Faroe Islands knitwear label Gudrun & Gudrun arrives in Redchurch Street with a spare but evocative pop-up, bringing its compelling handmade eco-luxe into Shoreditch. For those of you who need an introduction, five words: Sarah Lund from The Killing. The detective series’ redoubtable heroine solved cases in a selection of Gudrun & Gudrun jumpers, most notably in a modern take on the traditional Faroese fisherman’s star-motif. In doing so, Lund and her knitwear introduced a pioneering eco-luxe label to the world.
Guðrun & Guðrun was founded in 2002 by Gudrun Rogvadottir and designer Gudrun Ludvig. Faroe Islands born and bred, they returned from overseas to find their homeland sorely changed.
‘There was a financial crisis,’ says Ludvig. ‘And they were burning the wool on the mountains because everything we imported was more interesting. It broke my heart. There’s a strong knitting tradition in the Faroe Islands and, if no one takes care of that, we will lose it.’

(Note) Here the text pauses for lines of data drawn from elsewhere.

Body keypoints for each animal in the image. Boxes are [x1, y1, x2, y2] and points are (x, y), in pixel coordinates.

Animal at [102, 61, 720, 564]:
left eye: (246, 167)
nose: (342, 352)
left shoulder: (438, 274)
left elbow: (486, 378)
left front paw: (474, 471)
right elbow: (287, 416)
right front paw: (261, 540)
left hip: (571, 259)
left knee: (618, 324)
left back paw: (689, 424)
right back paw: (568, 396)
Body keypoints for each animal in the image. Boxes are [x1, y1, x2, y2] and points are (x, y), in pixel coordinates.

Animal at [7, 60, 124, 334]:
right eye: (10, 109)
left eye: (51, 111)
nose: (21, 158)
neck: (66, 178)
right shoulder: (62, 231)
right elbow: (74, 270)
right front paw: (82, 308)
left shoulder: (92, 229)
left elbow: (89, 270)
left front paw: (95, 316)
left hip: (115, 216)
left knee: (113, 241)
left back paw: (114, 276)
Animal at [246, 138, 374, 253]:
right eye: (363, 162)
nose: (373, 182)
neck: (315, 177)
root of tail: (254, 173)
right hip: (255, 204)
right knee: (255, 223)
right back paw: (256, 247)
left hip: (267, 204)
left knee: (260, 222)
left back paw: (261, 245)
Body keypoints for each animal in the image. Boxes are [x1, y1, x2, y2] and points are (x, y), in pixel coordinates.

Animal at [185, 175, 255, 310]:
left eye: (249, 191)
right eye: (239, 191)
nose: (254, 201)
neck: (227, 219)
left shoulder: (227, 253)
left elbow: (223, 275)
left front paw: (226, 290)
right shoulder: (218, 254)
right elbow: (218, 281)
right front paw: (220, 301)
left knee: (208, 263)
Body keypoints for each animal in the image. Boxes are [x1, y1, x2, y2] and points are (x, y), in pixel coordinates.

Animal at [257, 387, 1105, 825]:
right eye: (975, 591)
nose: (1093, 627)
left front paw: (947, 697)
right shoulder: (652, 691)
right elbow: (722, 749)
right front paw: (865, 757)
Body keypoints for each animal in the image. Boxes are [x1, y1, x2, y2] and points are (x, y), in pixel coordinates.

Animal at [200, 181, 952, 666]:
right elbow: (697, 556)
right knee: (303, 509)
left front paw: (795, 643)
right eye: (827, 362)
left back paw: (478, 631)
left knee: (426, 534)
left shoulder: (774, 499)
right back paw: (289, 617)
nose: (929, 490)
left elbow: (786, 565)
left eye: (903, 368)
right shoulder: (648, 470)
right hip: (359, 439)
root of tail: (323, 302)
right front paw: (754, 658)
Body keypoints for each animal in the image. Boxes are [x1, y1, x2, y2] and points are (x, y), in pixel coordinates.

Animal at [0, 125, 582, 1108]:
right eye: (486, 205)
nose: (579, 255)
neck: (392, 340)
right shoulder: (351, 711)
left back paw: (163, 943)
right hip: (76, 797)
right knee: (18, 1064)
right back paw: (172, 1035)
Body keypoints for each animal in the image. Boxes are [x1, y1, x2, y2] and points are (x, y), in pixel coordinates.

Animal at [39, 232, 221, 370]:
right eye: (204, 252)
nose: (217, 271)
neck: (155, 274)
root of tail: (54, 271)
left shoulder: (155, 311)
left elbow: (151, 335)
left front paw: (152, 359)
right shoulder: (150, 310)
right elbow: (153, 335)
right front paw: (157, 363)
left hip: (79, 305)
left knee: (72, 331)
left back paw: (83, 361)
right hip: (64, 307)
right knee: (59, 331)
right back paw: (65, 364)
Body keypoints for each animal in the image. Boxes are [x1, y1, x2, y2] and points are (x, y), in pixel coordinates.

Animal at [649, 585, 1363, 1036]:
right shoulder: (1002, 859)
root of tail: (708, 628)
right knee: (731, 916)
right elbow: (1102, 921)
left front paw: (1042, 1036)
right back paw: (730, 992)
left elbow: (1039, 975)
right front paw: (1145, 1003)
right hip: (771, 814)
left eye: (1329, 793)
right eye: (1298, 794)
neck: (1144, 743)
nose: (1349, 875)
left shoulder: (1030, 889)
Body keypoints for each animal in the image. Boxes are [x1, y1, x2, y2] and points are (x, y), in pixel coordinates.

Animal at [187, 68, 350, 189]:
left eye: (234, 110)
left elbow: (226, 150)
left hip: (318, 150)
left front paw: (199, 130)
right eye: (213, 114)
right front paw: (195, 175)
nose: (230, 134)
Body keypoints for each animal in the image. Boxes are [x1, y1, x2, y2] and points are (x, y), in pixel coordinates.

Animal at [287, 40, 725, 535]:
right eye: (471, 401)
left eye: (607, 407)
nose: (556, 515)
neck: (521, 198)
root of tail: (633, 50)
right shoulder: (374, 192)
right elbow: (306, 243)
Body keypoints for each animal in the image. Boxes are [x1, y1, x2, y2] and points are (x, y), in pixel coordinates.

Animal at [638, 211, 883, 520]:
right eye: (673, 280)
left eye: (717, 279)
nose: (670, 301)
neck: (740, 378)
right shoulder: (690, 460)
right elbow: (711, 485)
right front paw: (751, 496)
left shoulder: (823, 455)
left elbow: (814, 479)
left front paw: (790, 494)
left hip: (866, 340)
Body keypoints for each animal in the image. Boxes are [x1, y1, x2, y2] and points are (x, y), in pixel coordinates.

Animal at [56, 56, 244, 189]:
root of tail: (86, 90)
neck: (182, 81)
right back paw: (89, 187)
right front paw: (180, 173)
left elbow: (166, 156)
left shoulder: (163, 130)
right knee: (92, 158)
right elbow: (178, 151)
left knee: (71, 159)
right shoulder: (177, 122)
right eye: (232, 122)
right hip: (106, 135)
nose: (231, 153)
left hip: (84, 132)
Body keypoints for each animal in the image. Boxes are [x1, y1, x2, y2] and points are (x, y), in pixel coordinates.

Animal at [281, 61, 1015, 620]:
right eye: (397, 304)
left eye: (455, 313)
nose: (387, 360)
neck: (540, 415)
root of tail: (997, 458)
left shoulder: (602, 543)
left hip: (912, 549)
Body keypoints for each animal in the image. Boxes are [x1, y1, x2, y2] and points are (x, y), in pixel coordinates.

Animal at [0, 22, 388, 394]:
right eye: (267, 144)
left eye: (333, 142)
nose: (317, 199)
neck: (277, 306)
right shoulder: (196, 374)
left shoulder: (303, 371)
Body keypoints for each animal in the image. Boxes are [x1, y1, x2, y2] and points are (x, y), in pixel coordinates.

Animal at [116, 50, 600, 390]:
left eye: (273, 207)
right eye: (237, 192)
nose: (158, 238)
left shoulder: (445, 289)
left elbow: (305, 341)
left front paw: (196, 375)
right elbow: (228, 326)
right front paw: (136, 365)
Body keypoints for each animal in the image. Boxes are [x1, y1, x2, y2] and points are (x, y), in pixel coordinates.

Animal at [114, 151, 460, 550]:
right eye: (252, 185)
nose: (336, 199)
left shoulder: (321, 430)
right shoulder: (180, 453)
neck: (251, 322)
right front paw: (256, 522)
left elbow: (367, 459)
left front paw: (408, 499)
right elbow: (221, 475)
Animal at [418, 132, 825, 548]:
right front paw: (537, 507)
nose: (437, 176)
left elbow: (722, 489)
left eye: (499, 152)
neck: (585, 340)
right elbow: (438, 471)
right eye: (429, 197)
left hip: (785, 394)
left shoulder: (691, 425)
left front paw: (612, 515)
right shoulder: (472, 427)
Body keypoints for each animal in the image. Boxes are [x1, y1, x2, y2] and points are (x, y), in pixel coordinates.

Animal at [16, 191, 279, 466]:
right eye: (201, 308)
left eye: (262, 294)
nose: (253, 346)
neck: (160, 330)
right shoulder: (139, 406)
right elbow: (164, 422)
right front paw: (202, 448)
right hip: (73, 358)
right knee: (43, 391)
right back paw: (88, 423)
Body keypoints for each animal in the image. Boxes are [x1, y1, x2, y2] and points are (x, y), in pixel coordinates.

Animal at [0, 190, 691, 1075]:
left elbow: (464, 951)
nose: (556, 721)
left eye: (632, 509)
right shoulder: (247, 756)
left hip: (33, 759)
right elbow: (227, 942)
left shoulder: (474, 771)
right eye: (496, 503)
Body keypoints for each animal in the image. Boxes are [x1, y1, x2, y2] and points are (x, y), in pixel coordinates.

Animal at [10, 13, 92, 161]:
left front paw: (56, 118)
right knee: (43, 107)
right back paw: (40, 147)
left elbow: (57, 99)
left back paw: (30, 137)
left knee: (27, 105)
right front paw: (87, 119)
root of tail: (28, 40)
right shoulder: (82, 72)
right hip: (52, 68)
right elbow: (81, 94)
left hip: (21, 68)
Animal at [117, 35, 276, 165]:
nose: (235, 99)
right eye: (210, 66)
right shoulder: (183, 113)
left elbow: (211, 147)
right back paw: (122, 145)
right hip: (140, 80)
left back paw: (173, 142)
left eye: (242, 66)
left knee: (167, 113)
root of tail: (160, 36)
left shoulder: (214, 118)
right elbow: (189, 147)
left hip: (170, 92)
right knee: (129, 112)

Ludvig and Rogvadottir decided to create something that used traditional fibres but could be sold overseas. ‘We started from scratch, isolating it from the fashion meccas. Then we took part in an exhibition at Copenhagen Fashion Week. I saw all the trendy labels and I said, let’s go home.’
But the exhibition was a turning point for the brand. ‘It was the most important thing that happened to us,’ admits Ludvig. ‘People came to the stand and loved what we did. They could see the techniques, the combinations of yarns to find a balance in dryness and softness. We were on the front page of the newspaper, mentioned in an avant garde way.’
In retrospect, perhaps it was not so surprising. The movement away from mass-produced and faceless fashion to the traditional and the unique is slow but certain and, The Killing aside, Gudrun & Gudrun are part of that. The clothes – slightly bulky but with intricate ‘lace’ effects and familiar motifs – are handmade with 100% untreated, undyed wool. Designs are inspired by home and abroad – the streets of foreign cities, to where the Gudruns travel to promote the label, a Faroese sunrise, the history of the islands themselves.
‘I work with the old people,’ says Ludvig of her Faroese knitters. ‘They tell me stories from the old days about how important the wool was. Each village had their own patterns. When their husbands came back after a year on the ships, before the women could see the faces on the boats, they could see the patterns and knew who was from their village.’
The brand also runs women’s projects in Jordan and Peru: ‘I’ve always believed in women helping women and, in these communities, if you earn your own money, you are more free,’ says Ludwig. ‘The women’s project in Jordan, they say “we really need your work” so we feel a responsibility to keep going. It’s not that I want to be so big but I’d like to spread the word about our label: that it’s handcrafted but in a new way.’
The wild beauty of the Islands are worked into every stitch. ‘I love being on Faroe Islands because of the silence. I travel to Tokyo or New York – which is a huge contrast after living in a country with only 50,000 people. I love the clash between those worlds. I see so many things and, after a week, I go home and put everything in a box and start to create. And nobody disturbs me.’
Till December, 30a Redchurch Street. The store offers menswear, womenswear, kidswear and accessories from AW15 collection. Prices range from £225 to £437 for knitwear.